In this paper, we develop new methods for estimating minor allele frequencies, SNP detection, and association studies using pooled sequencing data based on the models in [14–16]. In contrast to methods developed in previous studies, we do not assume that the sequencing error rate is constant. Instead, we estimate the sequencing error rate for each position together with the minor allele frequency based on the minor and major allele counts for all the pools using an expectation-maximization (EM) algorithm. We show that the naive estimation of the allele frequency by the fraction of minor alleles in the reads can be significantly inflated, especially for rare variants, while the EM approach can give an unbiased estimate of the minor allele frequency in all situations we studied.
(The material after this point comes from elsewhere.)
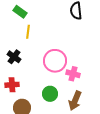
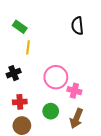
black cross: (14, 57) -> (14, 73), turned 32
red cross: (12, 85) -> (20, 102), moved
The estimation accuracy of the EM algorithm increases with the number of reads and the number of pools, but decreases with the number of chromosomes in each pool. Based on the allele frequency estimation, we develop a SNP calling method, EM-SNP, and an association test using likelihood ratio statistics. The likelihood ratio statistic used in EM-SNP is then used to rank candidate polymorphic loci to determine if they are true polymorphisms. Using a real re-sequencing dataset, we show that, for rare variants with minor allele frequencies lower than 1%, the fraction of dbSNPs (http://www.ncbi.nlm.nih.gov/projects/SNP/) among the SNPs called by EM-SNP is higher than that of SNVer. Similarly, the transition/transversion ratio of rare variants called by EM-SNP is higher than that of SNVer. These observations show that EM-SNP outperforms SNVer at calling rare variants with minor allele frequencies less than 1%.